The effort is part of Washington's strategy to counter rising Chinese influence abroad, especially within Asia. In July, the White House announced $113 million in infrastructure spending for the Indo-Pacific region amid widespread worries of Beijing using investments as a way to achieve geopolitical objectives.
Speaking at an event hosted by think tank The Stimson Center in Washington on Thursday, advocates for the BUILD Act said it can facilitate economic progress in poor countries in a way that Chinese investment doesn't.
Through its capacity to team up with other development finance organizations around the world, the IDFC "will be a counter to China's One Belt, One Road," according to Ted Yoho, a U.S. congressman for Florida and the chairman of the House Foreign Affairs Subcommittee on Asia and the Pacific.
Beijing's apparent efforts to position itself as a regional hegemon have sparked fears of economic imperialism, but the U.S. has a more free and fair vision for Asia, he said in prepared remarks.
"The U.S. is increasingly concerned about China's efforts in the region, the types of investments they are making, what it's doing to different economies and what it's doing for China's strategic interests," echoed Clete Willems, special assistant to the president for international trade, investment and development at the National Security Council. "We want to find a way to provide a clear choice and a clear alternative and that's really what this is all about."
The IDFC's size is set to be more than double the Overseas Private Investment Corporation, the current instrument for development finance that has a ceiling of $29 billion. Unlike its predecessors, the IDFC would boast the ability to make equity investments abroad.

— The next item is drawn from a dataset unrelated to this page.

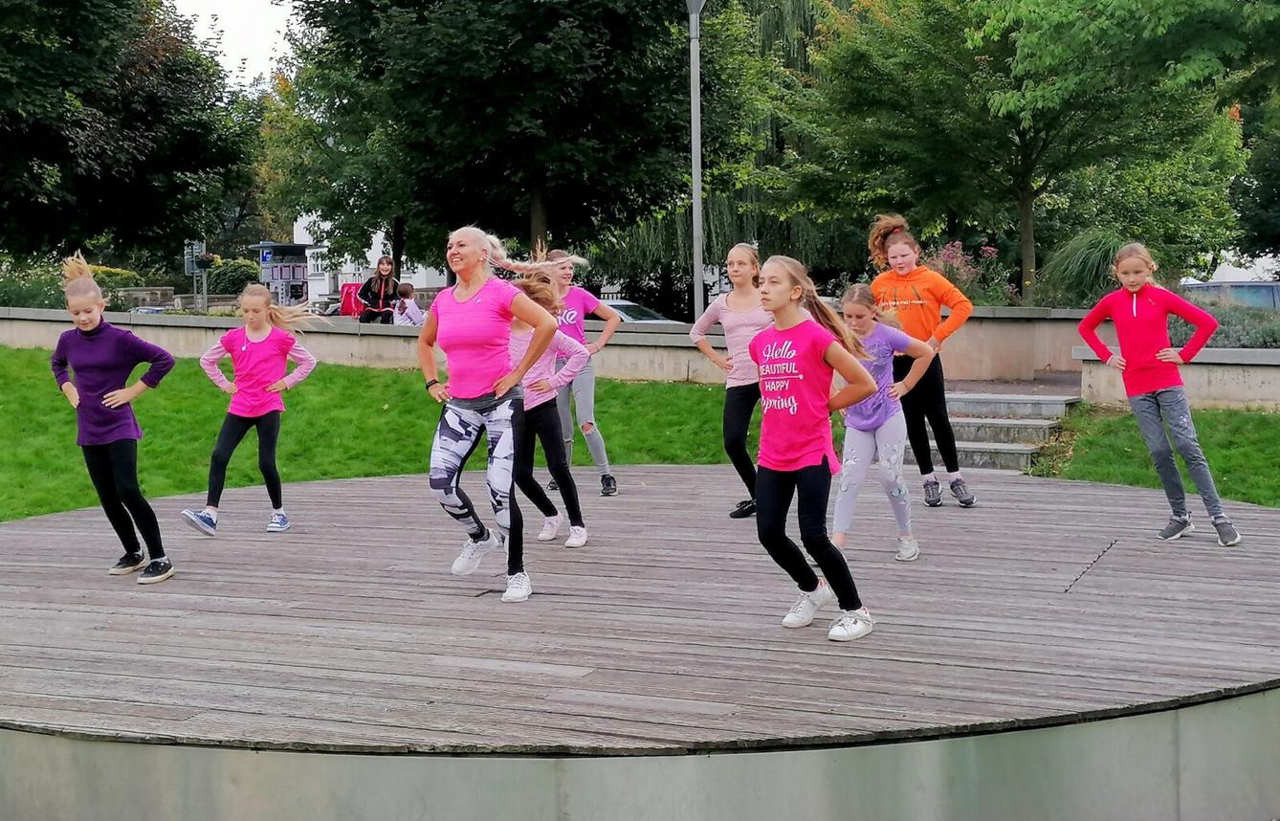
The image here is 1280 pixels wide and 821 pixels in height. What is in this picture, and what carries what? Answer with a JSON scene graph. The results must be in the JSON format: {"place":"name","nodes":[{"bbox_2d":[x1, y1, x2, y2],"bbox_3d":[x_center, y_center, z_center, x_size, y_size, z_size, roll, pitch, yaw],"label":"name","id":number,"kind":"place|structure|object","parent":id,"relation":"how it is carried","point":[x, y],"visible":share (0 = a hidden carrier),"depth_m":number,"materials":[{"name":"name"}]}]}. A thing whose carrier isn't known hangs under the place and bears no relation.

The proposed institution looks to employ local workers and catalyze private sector money in a transparent fashion that will boost economic growth. Its model is a clear response to some of the biggest criticisms behind Belt and Road: a reliance on Chinese workers and unsustainable loans that many participating nations cannot afford in the long term. If unable to pay, indebted countries may be forced to sell strategic state assets to Beijing, as was the case with Sri Lanka — a phenomenon that's been dubbed debt-trap diplomacy.
Such problems arise from China's use of government-to-government agreements, said Conor Savoy, director of policy and advocacy at investment firm Global Innovation Fund. Private investment, as promoted under the IDFC, is more sustainable, he added.
The Belt and Road's weaker-than-expected project activity could also benefit the U.S.
There is a major gap between China's official plans and actual activities on the ground, said a September report by the Center for Strategic and International Studies. "Beijing's control problem could be Washington's opportunity," it added.
In terms of size, Washington still remains unable to match Beijing's war chest. Even combined, the IDFC's proposed $60 billion portfolio and the $113 million fund announced in July pale in comparison to the trillion-dollar Belt and Road.
But developing economies in need of financing partners shouldn't just focus on the dollar figure, BUILD supporters maintain.
Countries "need to look at the totality and question whether which deal will do more for their economy in the long run," said Willems, referencing President Donald Trump's free and open Indo-Pacific vision.
"If you measure by that standard, we'll come out far ahead," he said.